------ Texto proporcionado
Sabemos, lo enseñó y aún lo enseña, lo que hubieran hecho con los que están en este fila los regímenes totalitarios, sabemos el desprecio que hacia ellos mostraron políticos indignos y chamarileros mendigos de la imagen. No han vencido. Ahí están muchos otros, sanitarios, gestores, políticos eficaces y decentes, laboratorios que han colaborado, intercambiado, quemado las pestañas y las etapas y gente del común que sin decirlo ni escucharlo sabe que no tiene derecho a disponer de otra vida. Sabemos lo que hubiera ocurrido con los de esta fila en otro marco y circunstancias, nos lo enseñó el siglo XX, y aún brotan y brotarán adeptos a su eliminación, al afán de marcarlos, de una forma u ora, con invisibles estrellas amarillas distribuidas, probablemente, online.
------------
▶ [Tareas]:
• a. Reproduce todo lo que va desde "Sabemos, lo enseñó" hasta "distribuidas, probablemente, online." en el texto proporcionado, cambiando "regímenes totalitarios" por "gobiernos autoritarios".
• b. Escribe la continuación del texto proporcionado a partir del punto en que termina.
Las entradas proceden de otra fuente.
------ Datos extraídos
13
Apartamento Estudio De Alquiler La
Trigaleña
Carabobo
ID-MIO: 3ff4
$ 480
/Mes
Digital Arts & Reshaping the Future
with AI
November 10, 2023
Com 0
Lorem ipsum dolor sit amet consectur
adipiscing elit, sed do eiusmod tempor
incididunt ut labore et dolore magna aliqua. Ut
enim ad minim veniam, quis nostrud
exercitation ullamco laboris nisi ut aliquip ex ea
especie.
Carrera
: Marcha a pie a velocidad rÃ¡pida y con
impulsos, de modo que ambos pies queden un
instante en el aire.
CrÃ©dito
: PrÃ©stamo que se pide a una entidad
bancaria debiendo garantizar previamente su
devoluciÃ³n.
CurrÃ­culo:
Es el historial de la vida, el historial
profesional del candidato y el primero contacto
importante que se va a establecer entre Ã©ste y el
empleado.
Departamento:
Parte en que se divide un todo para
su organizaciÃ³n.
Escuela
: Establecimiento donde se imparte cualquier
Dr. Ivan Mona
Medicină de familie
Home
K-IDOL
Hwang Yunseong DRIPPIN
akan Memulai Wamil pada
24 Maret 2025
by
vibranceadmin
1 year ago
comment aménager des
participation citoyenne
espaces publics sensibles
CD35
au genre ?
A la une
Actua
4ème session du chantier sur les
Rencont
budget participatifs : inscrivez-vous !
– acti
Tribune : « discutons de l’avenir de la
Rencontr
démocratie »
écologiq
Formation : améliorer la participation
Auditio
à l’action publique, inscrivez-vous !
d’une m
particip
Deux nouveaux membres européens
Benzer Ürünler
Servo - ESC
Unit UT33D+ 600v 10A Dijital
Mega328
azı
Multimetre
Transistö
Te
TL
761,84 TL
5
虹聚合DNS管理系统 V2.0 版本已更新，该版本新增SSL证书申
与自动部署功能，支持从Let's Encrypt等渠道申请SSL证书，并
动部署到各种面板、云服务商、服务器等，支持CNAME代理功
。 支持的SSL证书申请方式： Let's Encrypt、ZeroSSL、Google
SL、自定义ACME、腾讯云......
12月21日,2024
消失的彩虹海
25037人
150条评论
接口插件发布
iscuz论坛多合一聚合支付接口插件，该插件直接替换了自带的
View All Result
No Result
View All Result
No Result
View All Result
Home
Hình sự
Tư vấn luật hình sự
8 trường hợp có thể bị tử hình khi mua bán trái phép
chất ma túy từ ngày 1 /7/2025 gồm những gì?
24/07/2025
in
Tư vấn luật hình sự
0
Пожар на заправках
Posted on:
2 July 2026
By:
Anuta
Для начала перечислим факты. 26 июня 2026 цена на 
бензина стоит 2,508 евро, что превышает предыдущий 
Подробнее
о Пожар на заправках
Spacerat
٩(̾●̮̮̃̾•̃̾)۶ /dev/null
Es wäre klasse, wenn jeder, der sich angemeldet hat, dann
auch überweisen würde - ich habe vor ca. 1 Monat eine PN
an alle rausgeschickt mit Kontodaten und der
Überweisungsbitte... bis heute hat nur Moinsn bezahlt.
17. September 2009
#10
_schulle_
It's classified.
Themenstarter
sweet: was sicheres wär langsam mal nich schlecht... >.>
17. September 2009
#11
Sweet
------------
▶ [Respuestas numeradas]:
• a.
Sabemos, lo enseñó y aún lo enseña, lo que hubieran hecho con los que están en este fila los gobiernos autoritarios, sabemos el desprecio que hacia ellos mostraron políticos indignos y chamarileros mendigos de la imagen. No han vencido. Ahí están muchos otros, sanitarios, gestores, políticos eficaces y decentes, laboratorios que han colaborado, intercambiado, quemado las pestañas y las etapas y gente del común que sin decirlo ni escucharlo sabe que no tiene derecho a disponer de otra vida. Sabemos lo que hubiera ocurrido con los de esta fila en otro marco y circunstancias, nos lo enseñó el siglo XX, y aún brotan y brotarán adeptos a su eliminación, al afán de marcarlos, de una forma u ora, con invisibles estrellas amarillas distribuidas, probablemente, online.

• b.
Las personas de la fila sienten alivio y agradecimiento. También cansancio, resignación y premura. A veces reflexionan en voz alta sobre su suerte. No saben hasta qué punto es grande la dimensión de ésta. Por experiencia directa alguien de la fila, que esto escribe, recuerda el contraste del tratamiento y medios con el de otros lugares y países, aquél donde una rata atraviesa la sala de consulta del médico, donde la suciedad pública es norma y se defeca al raso a lo largo de las vías del tren mientras el gobierno lanza satélites, naciones ricas en mercancías y prepotencia pero donde el tratamiento para un cáncer es de pago y la vida, la muerte y la libertad no están sujetas a las leyes, lugares donde al enfermo por la pandemia sólo se lo hospitaliza si abona cantidades de dinero fuera de su alcance.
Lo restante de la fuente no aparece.